I’ve been trying to get qosify to work for the last 2 days.. without any success. It would be nice if you could provide a more detailed instruction on how to run it.
For example, I don’t actually know if I should run it with sqm enabled or if it replaces sqm and I should disable it and how to actually run it? It never made any difference for me in tagging packets or reducing bandwidth.
For testing I tried to tag 8.8.8.8 with CS7 and pinged it but no packets are tagged.
and in this picture is cod priorisiation possibility to add in qosify ? like that generaly 3074 to 30000-45000 and inverse which source or destination ...
@Dopam-IT_1987 regarding the source/destination port: you should just add the 2035 port. Port matching works like this: For egress traffic, the port is compared against the destination port, for ingress traffic against the source port.
Any udp not identified by another rule will be marked as CS4. See what happens after you fix the range syntax from udp:10000:30000 +CS5 to udp:10000-30000 CS5 (try with and without the + sign before CS5).
for add this information i download the packages "tee"

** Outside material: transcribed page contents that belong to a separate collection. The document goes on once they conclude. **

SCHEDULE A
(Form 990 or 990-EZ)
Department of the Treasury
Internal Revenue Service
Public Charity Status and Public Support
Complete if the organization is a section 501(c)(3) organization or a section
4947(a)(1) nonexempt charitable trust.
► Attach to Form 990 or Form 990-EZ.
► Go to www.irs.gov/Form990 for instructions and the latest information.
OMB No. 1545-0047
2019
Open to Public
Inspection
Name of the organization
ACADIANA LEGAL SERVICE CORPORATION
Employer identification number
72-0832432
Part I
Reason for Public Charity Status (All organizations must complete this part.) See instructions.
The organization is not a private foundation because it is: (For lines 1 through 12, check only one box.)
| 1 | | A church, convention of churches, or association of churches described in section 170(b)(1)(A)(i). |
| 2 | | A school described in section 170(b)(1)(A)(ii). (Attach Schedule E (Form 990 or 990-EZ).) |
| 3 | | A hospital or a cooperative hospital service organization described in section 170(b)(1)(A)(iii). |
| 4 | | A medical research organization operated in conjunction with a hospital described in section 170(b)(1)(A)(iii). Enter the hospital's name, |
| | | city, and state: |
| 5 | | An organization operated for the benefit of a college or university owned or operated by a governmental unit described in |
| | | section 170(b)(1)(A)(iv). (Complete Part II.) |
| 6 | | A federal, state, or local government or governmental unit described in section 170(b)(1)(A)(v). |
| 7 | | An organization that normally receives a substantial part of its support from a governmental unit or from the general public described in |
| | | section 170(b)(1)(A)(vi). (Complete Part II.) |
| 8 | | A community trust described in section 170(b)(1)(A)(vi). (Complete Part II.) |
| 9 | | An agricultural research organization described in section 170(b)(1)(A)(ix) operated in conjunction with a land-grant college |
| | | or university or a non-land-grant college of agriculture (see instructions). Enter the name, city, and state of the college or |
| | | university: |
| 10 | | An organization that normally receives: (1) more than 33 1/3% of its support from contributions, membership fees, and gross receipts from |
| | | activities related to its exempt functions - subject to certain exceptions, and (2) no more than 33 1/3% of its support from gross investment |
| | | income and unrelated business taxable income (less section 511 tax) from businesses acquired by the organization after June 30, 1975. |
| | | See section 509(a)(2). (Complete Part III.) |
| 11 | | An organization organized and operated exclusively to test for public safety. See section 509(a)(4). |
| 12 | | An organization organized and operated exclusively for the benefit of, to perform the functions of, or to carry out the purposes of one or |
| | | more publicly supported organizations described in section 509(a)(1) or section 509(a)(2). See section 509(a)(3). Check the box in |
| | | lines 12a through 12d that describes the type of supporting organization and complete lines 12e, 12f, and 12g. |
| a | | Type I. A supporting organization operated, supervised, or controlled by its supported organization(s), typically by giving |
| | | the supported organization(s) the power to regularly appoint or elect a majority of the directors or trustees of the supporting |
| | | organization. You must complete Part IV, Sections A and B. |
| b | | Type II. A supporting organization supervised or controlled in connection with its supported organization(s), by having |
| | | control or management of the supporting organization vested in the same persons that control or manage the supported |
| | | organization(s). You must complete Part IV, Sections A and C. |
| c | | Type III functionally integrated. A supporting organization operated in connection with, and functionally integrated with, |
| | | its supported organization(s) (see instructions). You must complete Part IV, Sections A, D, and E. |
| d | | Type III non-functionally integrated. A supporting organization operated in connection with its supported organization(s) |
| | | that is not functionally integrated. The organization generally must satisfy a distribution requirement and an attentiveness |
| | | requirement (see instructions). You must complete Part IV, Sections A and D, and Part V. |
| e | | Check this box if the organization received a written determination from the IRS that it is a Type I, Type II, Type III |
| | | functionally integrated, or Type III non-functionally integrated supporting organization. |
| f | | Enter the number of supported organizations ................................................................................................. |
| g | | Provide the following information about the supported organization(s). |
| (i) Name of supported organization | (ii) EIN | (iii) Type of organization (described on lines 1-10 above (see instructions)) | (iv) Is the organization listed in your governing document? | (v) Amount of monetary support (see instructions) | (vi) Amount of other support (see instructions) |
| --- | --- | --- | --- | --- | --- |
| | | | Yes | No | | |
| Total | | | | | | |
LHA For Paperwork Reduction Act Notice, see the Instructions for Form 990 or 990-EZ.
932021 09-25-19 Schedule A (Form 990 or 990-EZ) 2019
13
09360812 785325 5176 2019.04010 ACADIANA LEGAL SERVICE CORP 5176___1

and i write on firewall.user for example
iptables -A POSTROUTING -t mangle -o br-lan ! -s 192.168.2.160 -j TEE --gateway 192myip of PC wired
iptables -A PREROUTING -t mangle -i br-lan ! -d 192.168.2.160 -j TEE --gateway 192.168.my ip of pc wired
I’m not 100% certain since I don’t use TEE or Wireshark much, but if you’re taking the traffic input on br-lan before it is sent through the wan tc filter with bpf (qosify) you won’t see the modified dscp yet.
The PREROUTING rule captures the original traffic before qosify can modify it. So I think this is just a flaw in the wireshark capture setup.
Others with more experience may correct me if I’m wrong.